* Consignes:
a) Recopiez à l'identique toutes les lignes des entrées sur le mouvement des formes, en laissant les images de côté.
b) Rédigez la suite du récit de voyage à Cusco, à partir de sa dernière phrase.

* Extrait du texte:
1.k. Cusco & Machu Picchu

Mise en ligne du message: je 31 mai 2007, 21h05
Mise en ligne de l'album 1.11: je 31 mai 2007, 21h05

Il fallait bien qu'une fausse note vienne un jour troubler le concert de louanges que je vous fais du Pérou. Ce moment est arrive, et c'est Cusco, ex-capitale inca et lieu mythique s'il en est, qui a paradoxalement le triste honneur d'essuyer les platres...

La ville avait pourtant tout pour me plaire, de par son histoire et sa situation geographique hors du commun: car perchee dans les Andes peruviennes, au confluent mythologique des mondes souterrain, visible et superieur de ses ancetres, celle dont le nom quechua signifie "nombril du monde" garde en ses murs de nombreuses traces de son glorieux passe, malgre les destructions ayant accompagne l'arrivee des Espagnols en 1534.

C'est d'ailleurs une Plaza de Armas encore deserte et baignee dans la magnifique lumiere du petit jour qui recueille mes premieres impressions, forcement positives, en ce matin du 6 novembre. Les colporteurs et vendeurs en tous genres etaient encore couches... Cela n'allait effectivement pas durer, car quelques heures plus tard, apres avoir pris mes quartiers dans une modeste auberge (El Mirador del Inca, joli nom n'est-ce pas?) conseillee par Angel, me voila assailli de toutes parts: souvenirs, bibelots, visites guidees de la ville, tarot, massages des pieds, propositions d'excursions, taxis, restaurants en tous genres et j'en passe. Parlons-on, des restaurants: impossible ou presque de mettre le grappin sur un etablissement proposant de la nourriture du pays, au milieu de toutes ces gastronomies occidentales (je finirai finalement par trouver la perle rare). Quelques petites vieilles rabougries, descendues de leur montagne en costume traditionnel, font de l'oeil aux photographes, agrippees a un lama fourbu. Je ne peux m'empecher d'imaginer ironiquement l'armailli, de bredzon vetu, exhibant sa Marguerite toute chenayee sur la place Georges-Python de Fribourg, en quete de quelques pieces. Une analogie pas aussi absurde qu'il y parait, en fait, Cusco etant un peu la Gruyeres peruvienne: une carte postale sans ame, une enveloppe vide.

Vous me trouverez sans doute bien severe (surtout les Grueriens :-p), et certaines circonstances exterieures ont peut-etre radicalise mon jugement. Le fait de me retrouver soudainement seul apres ces nombreuses semaines "en famille"? Possible. Il se peut aussi que la meteo ait negativement influe sur ma perception de l'endroit, car le soleil a vite fait place a une pluie tenace et de plus en nourrie, ce qui n'a pas manque de bousculer mes projets de balade a velo dans la Vallee Sacree toute proche. Quitte a finir mouille, j'ai alors opte pour une journee de rafting (activite reputee dans la region), mais celle-ci est egalement tombee a l'eau (...). Du coup, apres quelques timides visites de la ville et du musee local (tres interessant, ne crachons pas non plus dans la soupe), j'ai rapidement reporte mes espoirs sur la randonnee de cinq jours en direction du Machu Picchu.

* Données de départ:
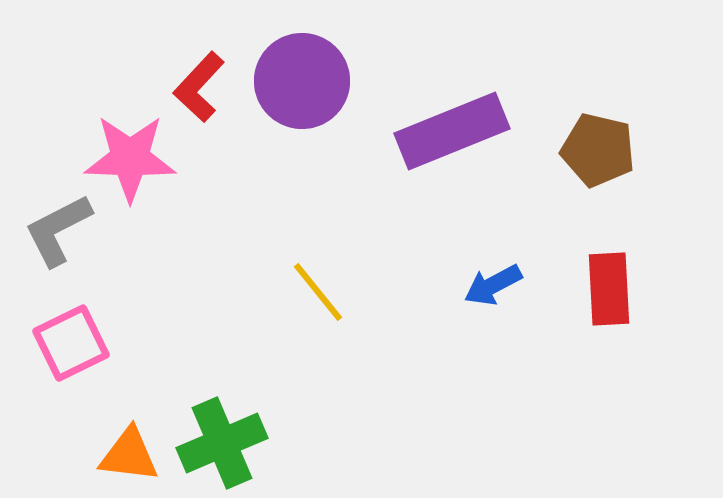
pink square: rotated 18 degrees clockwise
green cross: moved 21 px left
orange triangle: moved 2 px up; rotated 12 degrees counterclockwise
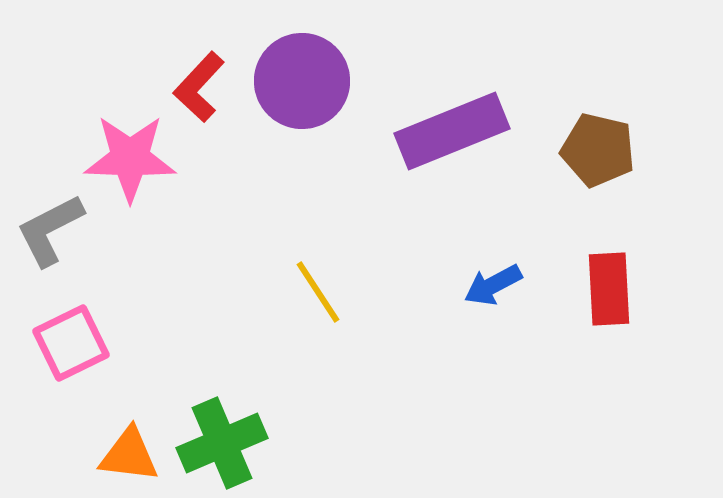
gray L-shape: moved 8 px left
yellow line: rotated 6 degrees clockwise
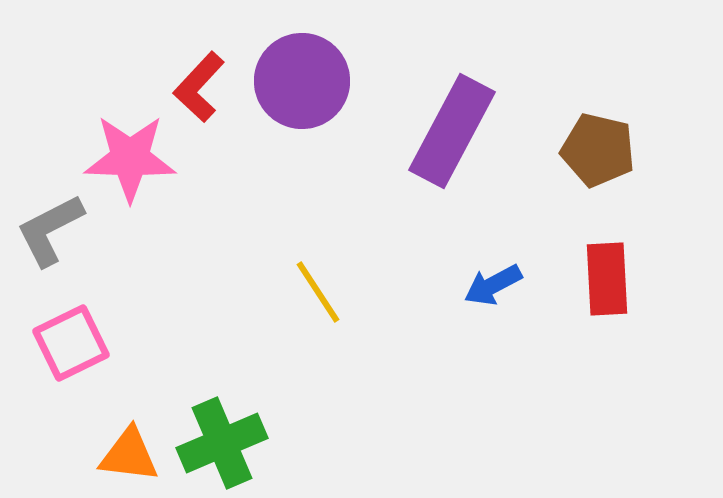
purple rectangle: rotated 40 degrees counterclockwise
red rectangle: moved 2 px left, 10 px up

* Réponses par consigne:
a)
pink square: rotated 18 degrees clockwise
green cross: moved 21 px left
orange triangle: moved 2 px up; rotated 12 degrees counterclockwise
gray L-shape: moved 8 px left
yellow line: rotated 6 degrees clockwise
purple rectangle: rotated 40 degrees counterclockwise
red rectangle: moved 2 px left, 10 px up

b)
Mon choix s'est arrete sur le trek denomme Salkantay, une variante encore peu courue du fameux Chemin de l'Inca (ou Inca Trail en anglais). Troncon mythique de l'immense reseau de communication que les Incas avaient etabli dans tout l'Empire, ce dernier est effectivement l'objet d'un commerce un peu trop juteux a mon gout, malgre les restrictions mises en place depuis quelques annees. Oubliez vos projets de partir en aventurier a la decouverte de la citadelle perdue, tel Esteban a la recherche des Cites d'Or (clin d'oeil aux trentenaires)! L'acces au Chemin de l'Inca ne pouvant desormais se faire que par le biais d'agences autorisees, il vous faudra sagement suivre le guide, apres vous etre deleste des 300 a 400 dollars vous donnant le droit d'en disposer. Tout ca pour dormir parmi plusieurs dizaines d'autres (riches) touristes occidentaux, et terminer votre periple au milieu d'une interminable file indienne. Aaah Corinne et Marc, je vous envie parfois d'avoir decouvert le Monde (ou du moins le Perou ;-)) quinze ans avant moi!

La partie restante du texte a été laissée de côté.